New Data Presented On Pelvalon’s Eclipse System For Treatment For Loss Of Bowel Control

New Analysis of Pivotal Study Presented at ASCRS Annual Scientific Meeting

SUNNYVALE, Calif.--(BUSINESS WIRE)--Pelvalon, manufacturer of the recently FDA-cleared Eclipse™ System, today announced the presentation of a new clinical analysis of the LIFE study. The study, previously published in Obstetrics & Gynecology, was the pivotal trial of this first-of-its-kind treatment for women experiencing loss of bowel control that was the basis for the recent FDA clearance of the device. This new analysis examined the symptoms that often occur when bowel control is lost: urgent bowel movements, loose stool, frequent bowel movements, and incomplete evacuation.

“With the recent FDA clearance of the Eclipse System, I am thrilled that we will soon have a new option for women that is clinically proven to immediately and effectively reduce accidents and improve quality of life.”

Madhulika G. Varma, M.D., professor and chief of Colorectal Surgery in the department of Surgery at University of California-San Francisco Medical Center, presented the results last week at the 2015 American Society of Colon and Rectal Surgeons (ASCRS) Annual Scientific Meeting in Boston, Mass.

The analysis focused on symptoms that occur with loss of bowel control.
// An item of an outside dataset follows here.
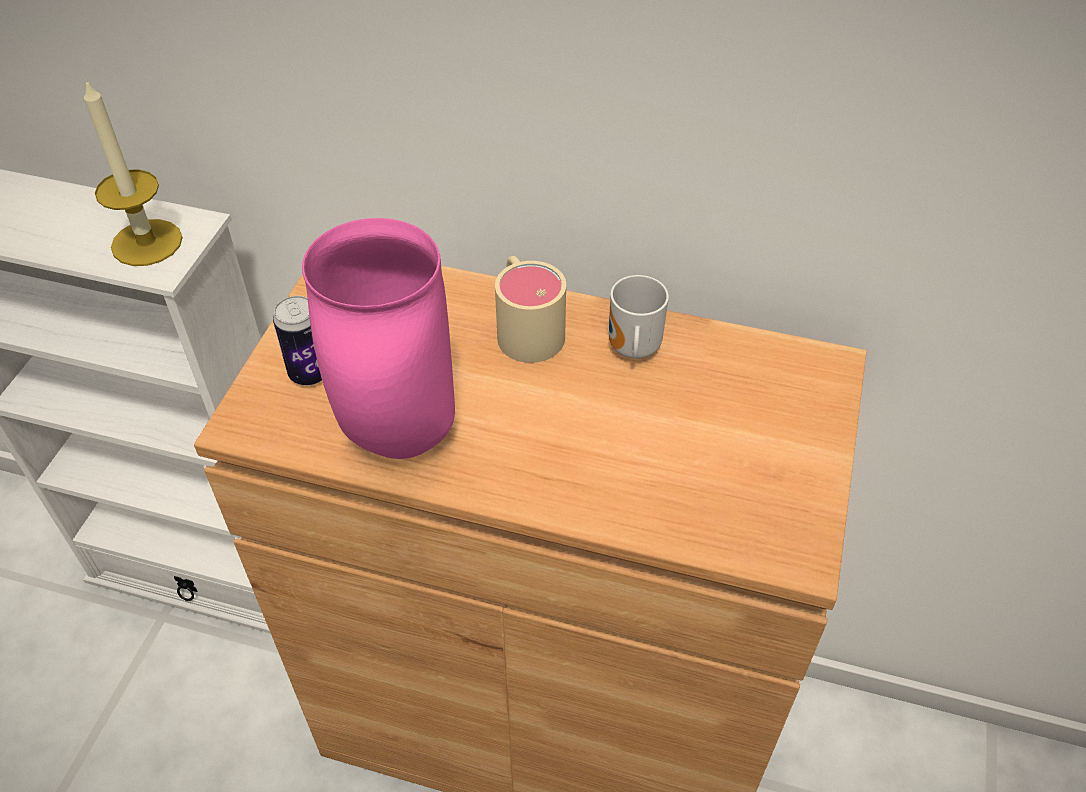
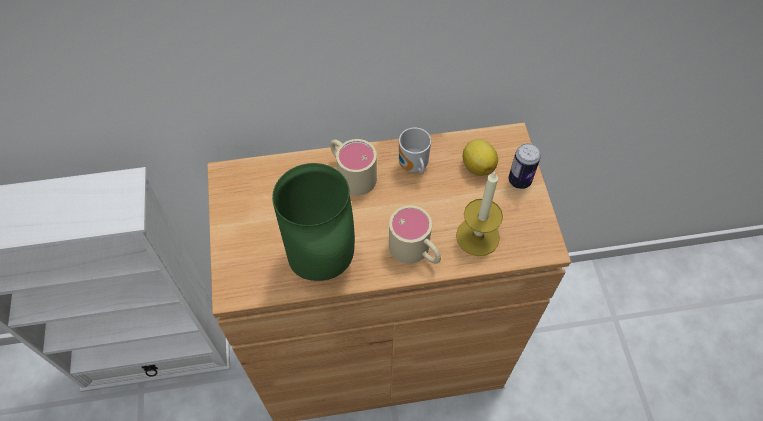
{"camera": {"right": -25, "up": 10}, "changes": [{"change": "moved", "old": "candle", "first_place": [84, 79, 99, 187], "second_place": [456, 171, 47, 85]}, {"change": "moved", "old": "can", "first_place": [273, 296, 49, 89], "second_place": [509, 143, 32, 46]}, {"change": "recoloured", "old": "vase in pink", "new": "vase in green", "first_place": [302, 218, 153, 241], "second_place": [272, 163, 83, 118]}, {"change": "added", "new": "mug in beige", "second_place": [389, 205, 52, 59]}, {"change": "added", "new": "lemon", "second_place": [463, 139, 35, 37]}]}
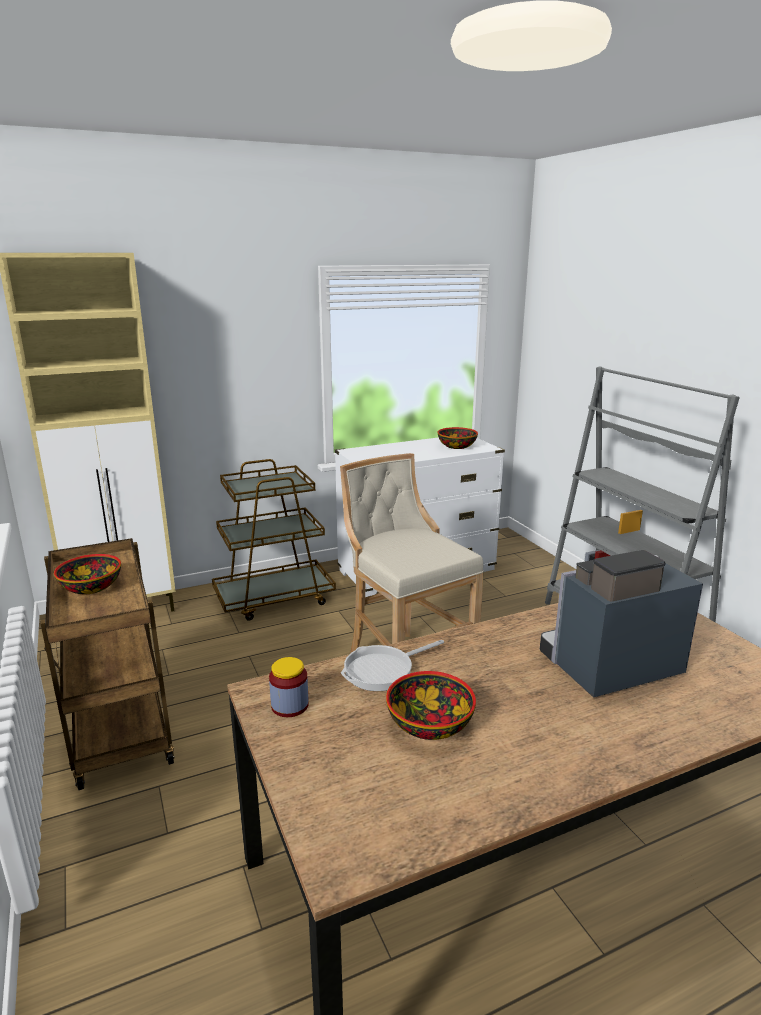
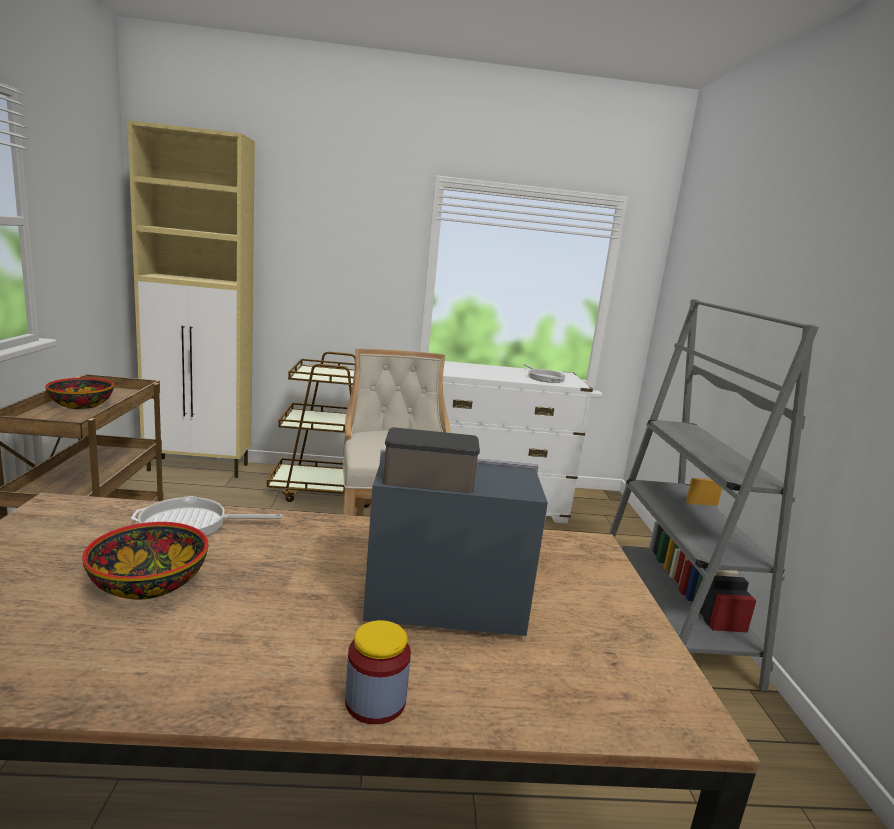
{"camera": {"right": 20, "up": -5}, "changes": [{"change": "moved", "old": "jar", "first_place": [269, 657, 40, 60], "second_place": [345, 620, 66, 104]}, {"change": "replaced", "old": "bowl", "new": "frying pan", "first_place": [438, 427, 40, 22], "second_place": [523, 364, 43, 19]}]}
Women with fecal incontinence who were fitted with an Eclipse insert in the study recorded information about every bowel movement, continent and accidents, in a diary. The following results were reported among the 61 women studied, based on one month of insert wear:

  • Stool frequency: 67% of patients who experienced an average of two or more bowel movements per day reported a statistically significant reduction in frequency of bowel movements
  • Bowel urgency: a 34-point reduction in patients reporting urgency after one month (73% reported urgency at baseline, compared to 39% reporting urgency at one month, p=0.0005)
  • Stool consistency: 32-point reduction in number of patients reporting liquid stool (64% of patients at baseline, and 31% at one month, p=0.001)
  • Complete evacuation, including a 19-point reduction in number of patients reporting incomplete evacuation (55% of patients at baseline, and 36% at one month, p=0.057)

“These symptoms, which are common for women suffering from loss of bowel control, are devastating for patients,” said Dr. Varma. “With the recent FDA clearance of the Eclipse System, I am thrilled that we will soon have a new option for women that is clinically proven to immediately and effectively reduce accidents and improve quality of life.”
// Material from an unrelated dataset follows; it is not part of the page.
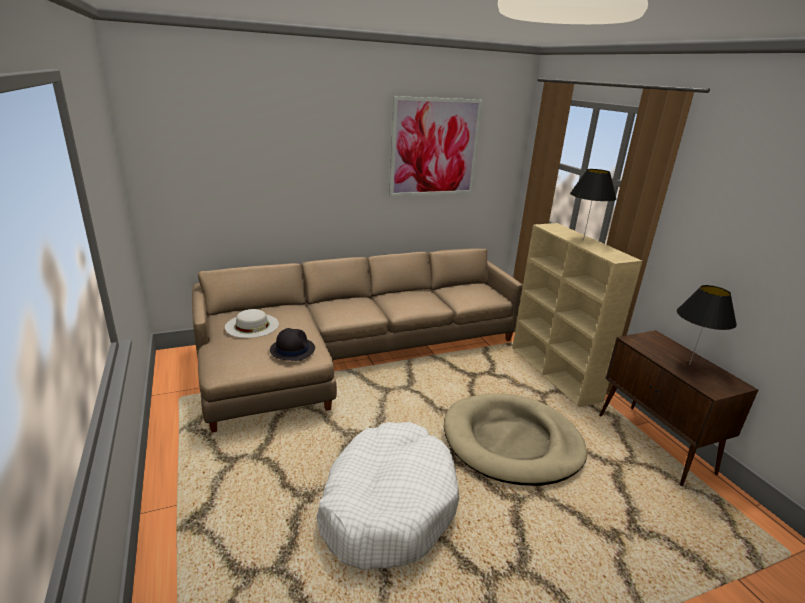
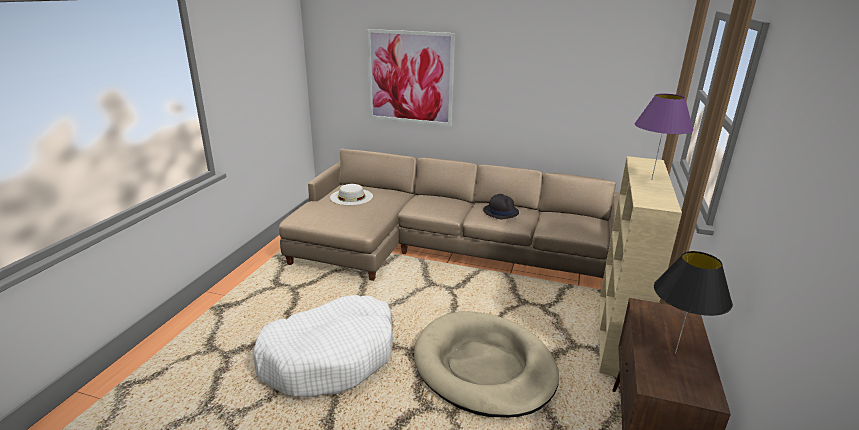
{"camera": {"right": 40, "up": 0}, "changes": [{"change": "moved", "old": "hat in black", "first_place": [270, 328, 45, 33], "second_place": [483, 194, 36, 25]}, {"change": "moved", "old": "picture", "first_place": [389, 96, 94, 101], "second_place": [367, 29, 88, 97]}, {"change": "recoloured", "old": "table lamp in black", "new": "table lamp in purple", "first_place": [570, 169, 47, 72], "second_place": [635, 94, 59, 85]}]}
As previously reported, the LIFE study demonstrated the safety and effectiveness of Eclipse in 61 women, with high efficacy (79%), an outstanding safety profile with no serious device-related adverse events, and significant improvements in quality of life, with 98% of patients saying they would recommend the system to a friend. Not all women can be fit with the insert, and the majority of adverse events (all mild or moderate, such as pelvic discomfort) were experienced during the fitting period. 96% of women who finished the treatment period said they found it comfortable. Results of the study were submitted to the U.S. Food and Drug Administration (FDA) as part of the company’s application for clearance to market the system in the United States, granted in February this year.

“These new findings further support the use of the Eclipse System in the treatment of fecal incontinence,” said Miles Rosen, CEO of Pelvalon. “We were gratified by the excitement about the treatment at the ASCRS meeting this year, and look forward to bringing Eclipse to patients and physicians in a commercial setting this fall.”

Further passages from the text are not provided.